*** Begin section ***

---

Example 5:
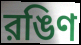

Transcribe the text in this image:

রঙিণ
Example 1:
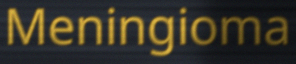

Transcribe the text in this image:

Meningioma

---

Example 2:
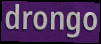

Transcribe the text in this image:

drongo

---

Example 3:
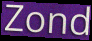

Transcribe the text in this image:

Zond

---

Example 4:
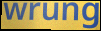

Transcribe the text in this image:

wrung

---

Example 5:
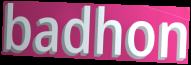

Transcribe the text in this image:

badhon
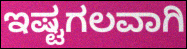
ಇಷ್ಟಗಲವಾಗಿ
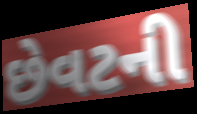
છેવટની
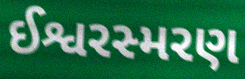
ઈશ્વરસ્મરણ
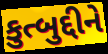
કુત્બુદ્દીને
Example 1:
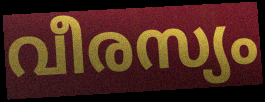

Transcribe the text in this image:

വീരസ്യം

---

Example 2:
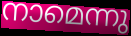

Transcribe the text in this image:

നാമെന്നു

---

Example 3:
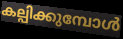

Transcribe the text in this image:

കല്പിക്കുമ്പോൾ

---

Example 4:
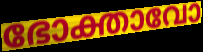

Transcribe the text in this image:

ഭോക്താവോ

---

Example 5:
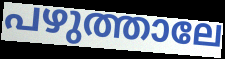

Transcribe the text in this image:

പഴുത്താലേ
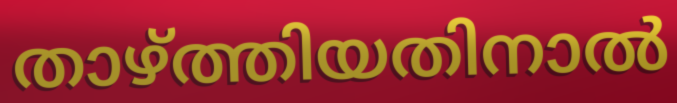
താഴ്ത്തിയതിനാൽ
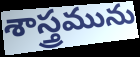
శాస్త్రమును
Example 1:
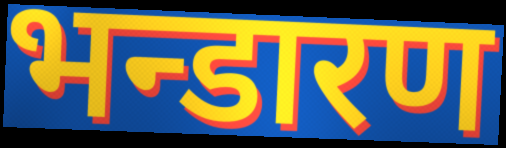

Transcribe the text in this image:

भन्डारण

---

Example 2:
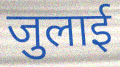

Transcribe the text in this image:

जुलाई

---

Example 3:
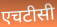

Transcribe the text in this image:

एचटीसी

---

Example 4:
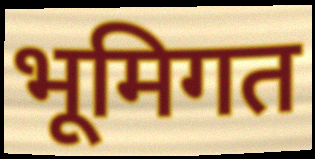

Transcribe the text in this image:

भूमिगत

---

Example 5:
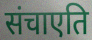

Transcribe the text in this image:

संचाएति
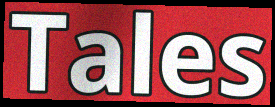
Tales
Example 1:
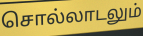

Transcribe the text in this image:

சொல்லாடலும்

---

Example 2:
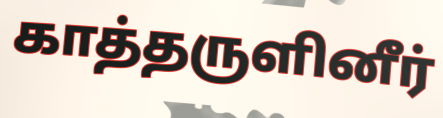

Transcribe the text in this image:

*** End section ***

§ WHAT YOU WILL DO:
Quote the records in their entirety, keeping the wording exact and excluding pictures.

§ TASK SOLUTION:
---

Example 5:

Transcribe the text in this image:

রঙিণ
Example 1:

Transcribe the text in this image:

Meningioma

---

Example 2:

Transcribe the text in this image:

drongo

---

Example 3:

Transcribe the text in this image:

Zond

---

Example 4:

Transcribe the text in this image:

wrung

---

Example 5:

Transcribe the text in this image:

badhon
ಇಷ್ಟಗಲವಾಗಿ
છેવટની
ઈશ્વરસ્મરણ
કુત્બુદ્દીને
Example 1:

Transcribe the text in this image:

വീരസ്യം

---

Example 2:

Transcribe the text in this image:

നാമെന്നു

---

Example 3:

Transcribe the text in this image:

കല്പിക്കുമ്പോൾ

---

Example 4:

Transcribe the text in this image:

ഭോക്താവോ

---

Example 5:

Transcribe the text in this image:

പഴുത്താലേ
താഴ്ത്തിയതിനാൽ
శాస్త్రమును
Example 1:

Transcribe the text in this image:

भन्डारण

---

Example 2:

Transcribe the text in this image:

जुलाई

---

Example 3:

Transcribe the text in this image:

एचटीसी

---

Example 4:

Transcribe the text in this image:

भूमिगत

---

Example 5:

Transcribe the text in this image:

संचाएति
Tales
Example 1:

Transcribe the text in this image:

சொல்லாடலும்

---

Example 2:

Transcribe the text in this image:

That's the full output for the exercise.